Data listing
+++++
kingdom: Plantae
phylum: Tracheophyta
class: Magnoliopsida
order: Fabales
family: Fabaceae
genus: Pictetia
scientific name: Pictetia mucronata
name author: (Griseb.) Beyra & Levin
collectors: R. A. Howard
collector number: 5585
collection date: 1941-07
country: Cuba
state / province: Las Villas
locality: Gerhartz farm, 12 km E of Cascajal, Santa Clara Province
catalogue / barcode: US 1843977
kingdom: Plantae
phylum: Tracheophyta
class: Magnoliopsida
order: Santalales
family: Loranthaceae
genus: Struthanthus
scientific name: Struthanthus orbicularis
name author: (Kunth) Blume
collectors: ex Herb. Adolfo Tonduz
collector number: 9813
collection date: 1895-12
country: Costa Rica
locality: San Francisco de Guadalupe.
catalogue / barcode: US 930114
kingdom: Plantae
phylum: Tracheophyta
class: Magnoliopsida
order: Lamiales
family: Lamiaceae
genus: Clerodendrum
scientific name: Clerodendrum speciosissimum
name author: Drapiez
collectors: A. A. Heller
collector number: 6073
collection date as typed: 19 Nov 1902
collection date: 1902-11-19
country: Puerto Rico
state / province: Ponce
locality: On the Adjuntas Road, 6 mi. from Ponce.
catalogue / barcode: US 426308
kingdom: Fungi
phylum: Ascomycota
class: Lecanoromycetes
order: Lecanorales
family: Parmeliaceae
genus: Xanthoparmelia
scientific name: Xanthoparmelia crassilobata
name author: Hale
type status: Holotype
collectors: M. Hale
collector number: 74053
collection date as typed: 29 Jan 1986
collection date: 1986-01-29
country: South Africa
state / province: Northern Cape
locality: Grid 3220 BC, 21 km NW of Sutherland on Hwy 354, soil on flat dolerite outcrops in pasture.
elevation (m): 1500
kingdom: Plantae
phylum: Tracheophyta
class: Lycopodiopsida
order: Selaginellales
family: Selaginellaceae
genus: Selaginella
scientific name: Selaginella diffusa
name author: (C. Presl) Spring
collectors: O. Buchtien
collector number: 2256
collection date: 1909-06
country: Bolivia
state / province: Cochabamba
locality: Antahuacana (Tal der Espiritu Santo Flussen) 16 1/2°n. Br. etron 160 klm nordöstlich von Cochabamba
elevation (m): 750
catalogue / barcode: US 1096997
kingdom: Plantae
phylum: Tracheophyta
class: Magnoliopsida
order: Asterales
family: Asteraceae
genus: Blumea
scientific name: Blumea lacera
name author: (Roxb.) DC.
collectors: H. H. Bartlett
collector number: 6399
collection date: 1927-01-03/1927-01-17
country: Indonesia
+++++
Goal:
Copy the rows above word for word, beginning with the line that contains "collectors: A. A. Heller" and ending after the line that contains "class: Lecanoromycetes".

Task solution:
collectors: A. A. Heller
collector number: 6073
collection date as typed: 19 Nov 1902
collection date: 1902-11-19
country: Puerto Rico
state / province: Ponce
locality: On the Adjuntas Road, 6 mi. from Ponce.
catalogue / barcode: US 426308
kingdom: Fungi
phylum: Ascomycota
class: Lecanoromycetes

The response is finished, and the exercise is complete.